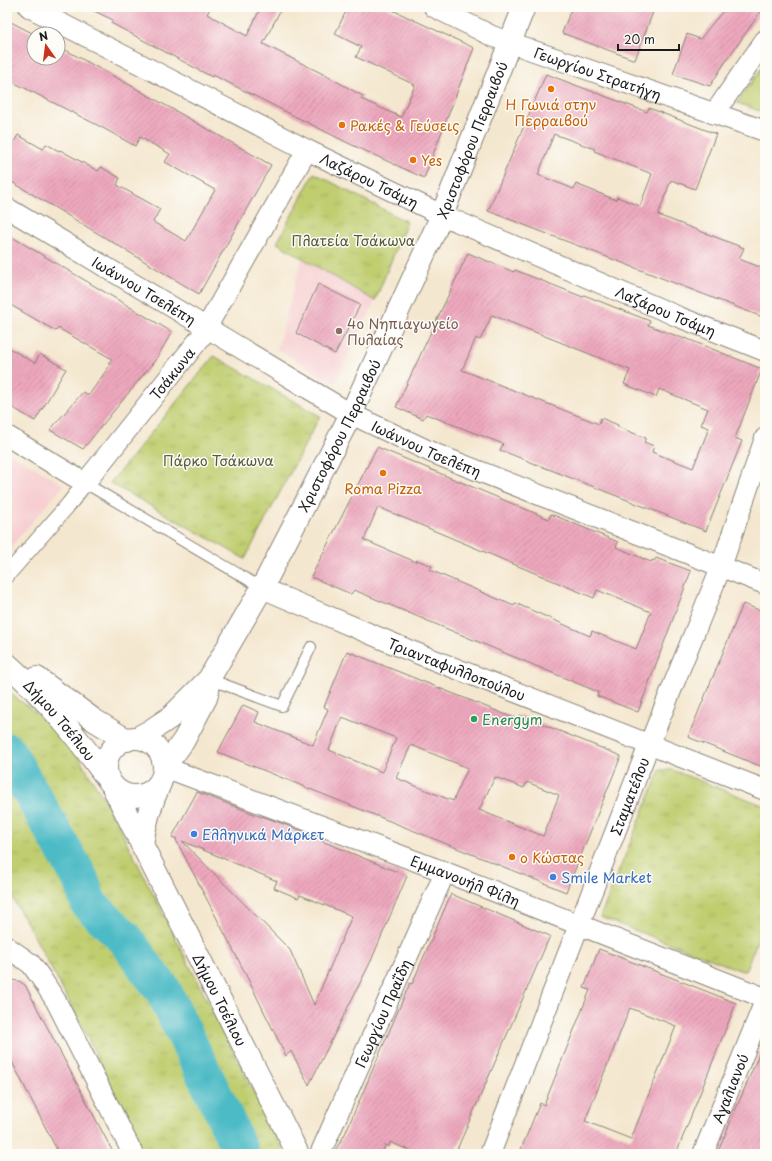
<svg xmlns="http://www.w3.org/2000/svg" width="772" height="1161" font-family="'Playpen Sans',sans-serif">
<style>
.built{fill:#f7cfd2}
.park{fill:url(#park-tufts);stroke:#6e7546}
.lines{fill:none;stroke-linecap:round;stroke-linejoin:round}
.river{stroke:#4dbbc6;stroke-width:37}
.building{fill:url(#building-hatch);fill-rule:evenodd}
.service-casing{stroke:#888276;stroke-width:12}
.pedestrian-casing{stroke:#888276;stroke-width:17}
.minor-casing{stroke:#888276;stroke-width:22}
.tertiary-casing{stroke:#888276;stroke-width:24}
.service{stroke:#fff;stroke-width:10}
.pedestrian{stroke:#fff;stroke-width:15}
.minor{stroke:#fff;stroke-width:20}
.tertiary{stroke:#fff;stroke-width:22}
.food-dot{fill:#e8710a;stroke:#fdfcf7;stroke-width:1.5}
.education-dot{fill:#8d6e63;stroke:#fdfcf7;stroke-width:1.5}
.leisure-dot{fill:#2e9e5b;stroke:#fdfcf7;stroke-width:1.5}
.shop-dot{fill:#3f7fe0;stroke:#fdfcf7;stroke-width:1.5}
.labels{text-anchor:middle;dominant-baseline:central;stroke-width:3;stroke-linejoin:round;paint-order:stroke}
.street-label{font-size:14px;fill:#1c1c1c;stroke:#fdfcf7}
.food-label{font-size:14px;fill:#c56008;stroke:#fdfcf7;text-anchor:start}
.park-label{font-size:14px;fill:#555a39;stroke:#fdfcf7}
.education-label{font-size:14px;fill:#785e54;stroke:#fdfcf7;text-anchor:start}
.leisure-label{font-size:14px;fill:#27864d;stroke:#fdfcf7;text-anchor:start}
.shop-label{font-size:14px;fill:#366cbe;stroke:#fdfcf7;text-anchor:start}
</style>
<defs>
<pattern id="park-tufts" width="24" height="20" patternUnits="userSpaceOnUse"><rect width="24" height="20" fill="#c0ce70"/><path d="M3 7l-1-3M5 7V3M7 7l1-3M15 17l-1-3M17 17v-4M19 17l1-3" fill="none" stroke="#a4b060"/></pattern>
<pattern id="building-hatch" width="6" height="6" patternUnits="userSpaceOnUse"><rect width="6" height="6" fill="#eda7bd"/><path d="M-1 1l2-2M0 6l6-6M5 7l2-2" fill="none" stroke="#cb8fa2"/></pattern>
</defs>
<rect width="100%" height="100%" fill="#fdfcf7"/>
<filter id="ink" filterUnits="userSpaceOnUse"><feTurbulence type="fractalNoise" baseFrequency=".025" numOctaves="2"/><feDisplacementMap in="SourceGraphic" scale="8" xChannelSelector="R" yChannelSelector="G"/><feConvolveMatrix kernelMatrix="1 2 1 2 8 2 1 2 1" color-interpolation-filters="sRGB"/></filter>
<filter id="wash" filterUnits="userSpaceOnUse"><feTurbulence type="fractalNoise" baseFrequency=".012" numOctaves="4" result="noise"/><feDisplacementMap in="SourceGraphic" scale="16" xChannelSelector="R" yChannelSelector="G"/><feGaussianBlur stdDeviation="0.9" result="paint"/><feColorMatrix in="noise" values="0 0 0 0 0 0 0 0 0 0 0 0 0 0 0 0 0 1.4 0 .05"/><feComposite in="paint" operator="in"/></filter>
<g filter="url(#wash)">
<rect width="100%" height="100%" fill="#f4e7cf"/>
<g class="built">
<path d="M302,258L375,301L335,384L277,349Z"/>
<path d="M7,451L64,485L7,551Z"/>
</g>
<g class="park">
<path d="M765,63V113L737,103Z"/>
<path d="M314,173L407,222L375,301L277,243Z"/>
<path d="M214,356L320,416L245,559L110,483Z"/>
<path d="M7,691L64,733L109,807L285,1154H143L84,1030L33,934L7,889Z"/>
<path d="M660,770H672L765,806V922L745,971H742L600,917Z"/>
</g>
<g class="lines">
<path class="river" d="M7,751L80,878L89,904L125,938L144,965L163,990L225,1117L241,1154"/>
</g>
<g id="blocks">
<g class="building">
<path d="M86,7H211L207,14L247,36L261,7H282L263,44L325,75L363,96L361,99L401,117L415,85L356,57L361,47L335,34L348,7H386L474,48L424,178L348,143L213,75L212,77L111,23L113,20Z"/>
<path d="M572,7H639L653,12L635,60L562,33Z"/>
<path d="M726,7H764L728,58L710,86L673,74L687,34L700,39Z"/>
<path d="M7,20L34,34V58H58V46L128,84L271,165L199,294L7,179V154L18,135L43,149L46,144L59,151L60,150L98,171L101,167L120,178L117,185L160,209L153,222L186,241L215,190L165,162L170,154L140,137L135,146L103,128L7,79Z"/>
<path d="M546,74L647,112L649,108L716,134L695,189L671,180L658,215L744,248L739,259L765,269V318L488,211ZM554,134L595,149L594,151L652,174L640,206L617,197L616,200L576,184L574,189L538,175Z"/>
<path d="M7,234L172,332L156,359L83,449L50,430L83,392L89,395L110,365L108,363L112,359L58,328L56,331L7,303Z"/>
<path d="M468,253L514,272L515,270L583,297L584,295L614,307L650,321L648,325L685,339V338L762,369L735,438L742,441L706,531L500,450L503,444L426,414L423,419L396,407ZM492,315L630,370L624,384L656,397L659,389L708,409L701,425L709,428L693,468L652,452L654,446L644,442L646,438L618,427V425L601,418L599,424L462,370L476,338L480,340Z"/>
<path d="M318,284L360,305L335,354L296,333Z"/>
<path d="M7,347L35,363L40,354L66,369L35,421L7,404Z"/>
<path d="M377,447L549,519L551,514L582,527L618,542L616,547L651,562L652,560L654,561L656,558L691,571L638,712L597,696L598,692L354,590L351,594L311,577ZM378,507L594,598L597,590L651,612L636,649L592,631L590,636L515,603L514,606L430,570L432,566L417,560L416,562L364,540Z"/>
<path d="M743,604L765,612V768L688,737Z"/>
<path d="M347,651L519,720L520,715L621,756L566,892L218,752L243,705L259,712L255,722L313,745L328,709L324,707ZM342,717L396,738L382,772L329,750ZM411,745L468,768L453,801L396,778ZM495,777L524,788L527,782L559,795L543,836L479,810L494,779H495Z"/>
<path d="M197,792L262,817V816L302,831L323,839L322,841L407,876L371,961L309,1085L291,1051L286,1056L241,965L176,840L177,839L172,837ZM182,841L277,881L274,888L298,898L300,895L352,916L314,1005L290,950Z"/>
<path d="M451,894L550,936L455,1154H418L390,1142L389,1146L385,1145L382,1154H333L345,1134L410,983L412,984Z"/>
<path d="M599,949L736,1003L676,1154H519L540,1103L544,1105L590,990L584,988ZM630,1008L676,1026L631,1139L585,1121Z"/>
<path d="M7,980L19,981L25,985L114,1154H59L7,1052Z"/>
<path d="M765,1040V1154H717Z"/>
</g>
</g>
</g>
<g filter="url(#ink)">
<use href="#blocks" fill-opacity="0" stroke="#888276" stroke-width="1"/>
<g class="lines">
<defs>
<g id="service">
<path d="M85,483L262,588"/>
<path d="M209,679L282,706L311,647"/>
</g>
<path id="pedestrian" d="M7,575L69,504L85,483"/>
<g id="minor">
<path id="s1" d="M29,7L307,150L442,215L679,317L765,351"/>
<path id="s2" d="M434,7L492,36L511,43L765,131"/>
<path d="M714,114L765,40"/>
<path id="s3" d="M7,208L309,389L351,414L433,453L765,584"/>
<path id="s4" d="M7,436L85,483L201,337L307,150"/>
<path id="s5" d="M262,588L290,600L406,649L765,790"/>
<path id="s6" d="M164,767L445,872L765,998"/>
<path d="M7,947L31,964L41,978L56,1001L133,1154"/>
<path id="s7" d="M320,1154L445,872"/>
<path id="s8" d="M490,1154L649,745L721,567L765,438"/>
<path id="s9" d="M703,1154L765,1001"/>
</g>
<g id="tertiary">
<path id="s10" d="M7,664C47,699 78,738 109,781"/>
<path d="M37,678L94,720L127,740"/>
<path id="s11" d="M137,738L150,731L171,717L209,679L262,588L351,414L442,215L524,7"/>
<circle cx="135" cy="767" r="29"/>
<path d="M163,761L174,754L184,740L206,698L208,690L209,684"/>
<path id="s12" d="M113,787L298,1154"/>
<path d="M142,845C145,821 151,803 161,781"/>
</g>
</defs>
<use href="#service" class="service-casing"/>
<use href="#pedestrian" class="pedestrian-casing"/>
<use href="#minor" class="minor-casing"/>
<use href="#tertiary" class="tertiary-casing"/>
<use href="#service" class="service"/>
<use href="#pedestrian" class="pedestrian"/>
<use href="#minor" class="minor"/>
<use href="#tertiary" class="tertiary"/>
</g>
</g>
<g class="food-dot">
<circle cx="551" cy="89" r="4"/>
<circle cx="342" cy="125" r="4"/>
<circle cx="413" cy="160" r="4"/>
<circle cx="383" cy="473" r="4"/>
<circle cx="512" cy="857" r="4"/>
</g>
<circle class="education-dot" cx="339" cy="331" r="4"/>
<circle class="leisure-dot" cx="474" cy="719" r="4"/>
<g class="shop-dot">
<circle cx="194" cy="834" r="4"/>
<circle cx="553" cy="877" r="4"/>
</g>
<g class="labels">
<g class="street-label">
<text stroke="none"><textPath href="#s2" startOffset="177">Γεωργίου Στρατήγη</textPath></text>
<text stroke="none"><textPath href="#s11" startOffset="694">Χριστοφόρου Περραιβού</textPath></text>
<text stroke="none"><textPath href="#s1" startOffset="382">Λαζάρου Τσάμη</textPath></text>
<text stroke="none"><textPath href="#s3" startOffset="160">Ιωάννου Τσελέπη</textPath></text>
<text stroke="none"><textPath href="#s1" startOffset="706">Λαζάρου Τσάμη</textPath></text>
<text stroke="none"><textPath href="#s4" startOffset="231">Τσάκωνα</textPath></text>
<text stroke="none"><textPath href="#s11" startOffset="370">Χριστοφόρου Περραιβού</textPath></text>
<text stroke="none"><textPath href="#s3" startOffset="484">Ιωάννου Τσελέπη</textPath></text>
<text stroke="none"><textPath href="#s5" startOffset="211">Τριανταφυλλοπούλου</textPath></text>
<text stroke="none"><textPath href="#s10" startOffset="77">Δήμου Τσέλιου</textPath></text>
<text stroke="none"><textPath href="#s8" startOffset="384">Σταματέλου</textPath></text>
<text stroke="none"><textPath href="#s6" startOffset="322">Εμμανουήλ Φίλη</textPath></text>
<text stroke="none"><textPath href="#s12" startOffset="238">Δήμου Τσέλιου</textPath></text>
<text stroke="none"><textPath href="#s7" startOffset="154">Γεωργίου Πραΐδη</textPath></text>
<text stroke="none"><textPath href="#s9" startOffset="71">Αγαλιανού</textPath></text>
</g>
<g class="food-label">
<text x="551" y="104" text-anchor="middle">Η Γωνιά στην<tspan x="551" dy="16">Περραιβού</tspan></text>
<text x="350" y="125">Ρακές &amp; Γεύσεις</text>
<text x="421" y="160">Yes</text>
<text x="383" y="488" text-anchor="middle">Roma Pizza</text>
<text x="520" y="857">ο Κώστας</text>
</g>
<g class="park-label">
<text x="353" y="240">Πλατεία Τσάκωνα</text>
<text x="218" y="460">Πάρκο Τσάκωνα</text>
</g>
<g class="education-label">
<text x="347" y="323">4ο Νηπιαγωγείο<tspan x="347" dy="16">Πυλαίας</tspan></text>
</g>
<g class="leisure-label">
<text x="482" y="719">Energym</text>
</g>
<g class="shop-label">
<text x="202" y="834">Ελληνικά Μάρκετ</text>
<text x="561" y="877">Smile Market</text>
</g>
</g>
<rect width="772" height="1161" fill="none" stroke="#fdfcf7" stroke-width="24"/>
<g transform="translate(46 46) rotate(346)"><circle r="19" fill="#fdfcf7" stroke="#a3a29f"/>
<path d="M0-3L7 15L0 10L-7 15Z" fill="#c8321e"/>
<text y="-6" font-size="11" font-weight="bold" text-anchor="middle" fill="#1c1c1c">N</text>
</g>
<path d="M618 44v6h61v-6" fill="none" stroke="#1c1c1c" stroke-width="2"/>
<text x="624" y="44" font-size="12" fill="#1c1c1c" stroke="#fdfcf7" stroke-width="3" paint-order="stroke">20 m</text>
</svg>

What to produce -> Read through the material above, and whenever a line contains "service", copy it.

Reply ->
.service-casing{stroke:#888276;stroke-width:12}
.service{stroke:#fff;stroke-width:10}
<g id="service">
<use href="#service" class="service-casing"/>
<use href="#service" class="service"/>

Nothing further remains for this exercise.